“INDIANS WERE AT OUR DOOR”
                                       By Bob Jamison

          Only a few generations ago the dreaded Comanche war parties were certainly a group to be reckoned with particularly in the area of Lavaca Bay. It was August 8, l840 that a large band of ruthless Indians approached the sleepy little sea port of Linnville, Texas on the bay. They burned it to the ground. Two hundred or so folks living there were stunned by the surprise. Many were killed and all but one of the buildings was looted of imported goods before they were destroyed.

          The survivors of Linnville (now Placedo, named for Placedo Creek) moved south to Labbacca only three miles south of their village. “Labbacca” with the Mexican pronunciation with the ‘b’ usually sounds like ‘v’, accounts for the present name of LaVaca (also meaning cow in Spanish). It too was a sea port thus the current name is now Port LaVaca in Calhoun County, Texas.

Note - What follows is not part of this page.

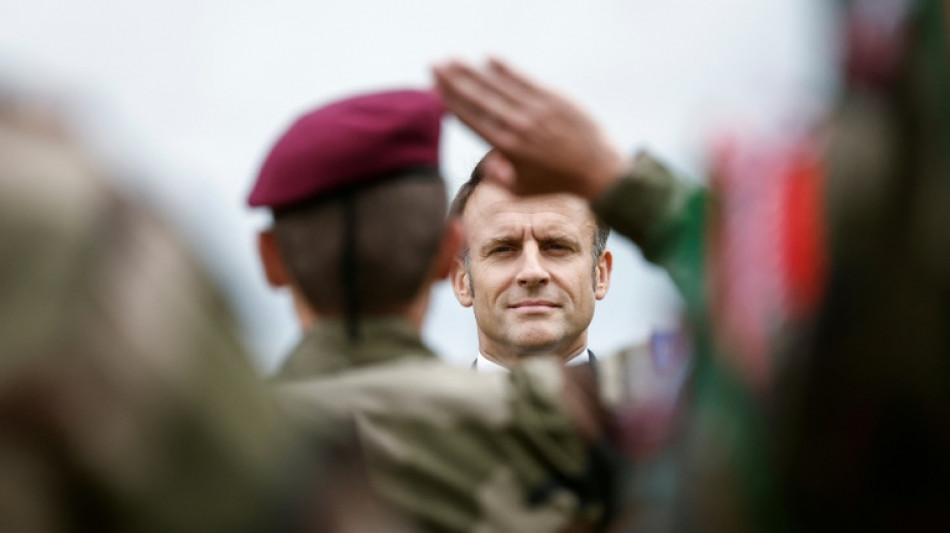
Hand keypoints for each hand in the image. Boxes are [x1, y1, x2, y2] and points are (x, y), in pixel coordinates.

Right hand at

          Texans were enraged further by a previous raid in nearby Victoria, Texas where vicious murders and plundering of valuable livestock plus kidnapping of women and children led to the great retaliations by Rangers and volunteer militia. This developed into what historians refer to as the Battle of Plumb Creek. That area is near the present day Lockhart, Texas. August 12, 1840 (only four days after Linnville) is where the brave volunteers first caught up with the Indians and confronted them in a fight.

          Accounts of this battle were shocking as the revenge against the Comanches was just as ruthless as the atrocities against their friends and loved ones that had endured. It appears the Indians had stolen so many pack mules and horses with loot that their usual method of raiding; that was attack, kill and escape rapidly, was slowed by those very goods.

          Leaders of the Rangers and militia wrote specific accounts of how the Indians murdered their kidnapped hostages when the battle started. Though the Indians did acquire some guns, most of the hostages were shot through and through with arrows and left dying.

          The initial battle cost the Indians was about eighty killed in a running fight. Then much of the loot being recovered from the fleeing Indians was either divided amongst the pursuers or taken back to respective owners.

          Boldness of the Comanche warriors led by Chief Buffalo Hump was not by accident, however. They too were enraged by “The Council House Fight”. In the spring of 1840 some 33 chiefs from the southern Comanche bands came into San Antonio to discuss a peace agreement with the Republic of Texas. It is to be remembered that these Indians still had countless hostages. The principal disagreement was due to the demand that all of these kidnapped men, women and children would be returned unharmed. If not, the chiefs themselves would be held until this happened. The issue came up that all captives were not represented by the attending chiefs.

          Ironically, the chiefs decided to show ‘good faith’ by bringing in a young girl hostage named Matilda Lockhart. But the Texans were appalled that this child had been tortured by having her nose burned off with hot coals. The fight started and the Indians fled. Many were killed and others captured.

          Thus the surprise attack on Victoria and the tiny sea port in Calhoun County, Texas happened just five months after the Council House treaty attempt became a disaster. Many different Comanche tribes across the area picked up the war cry. But none were as conclusive as the Great Raid of 1840 in the little port town of Linnville, Texas.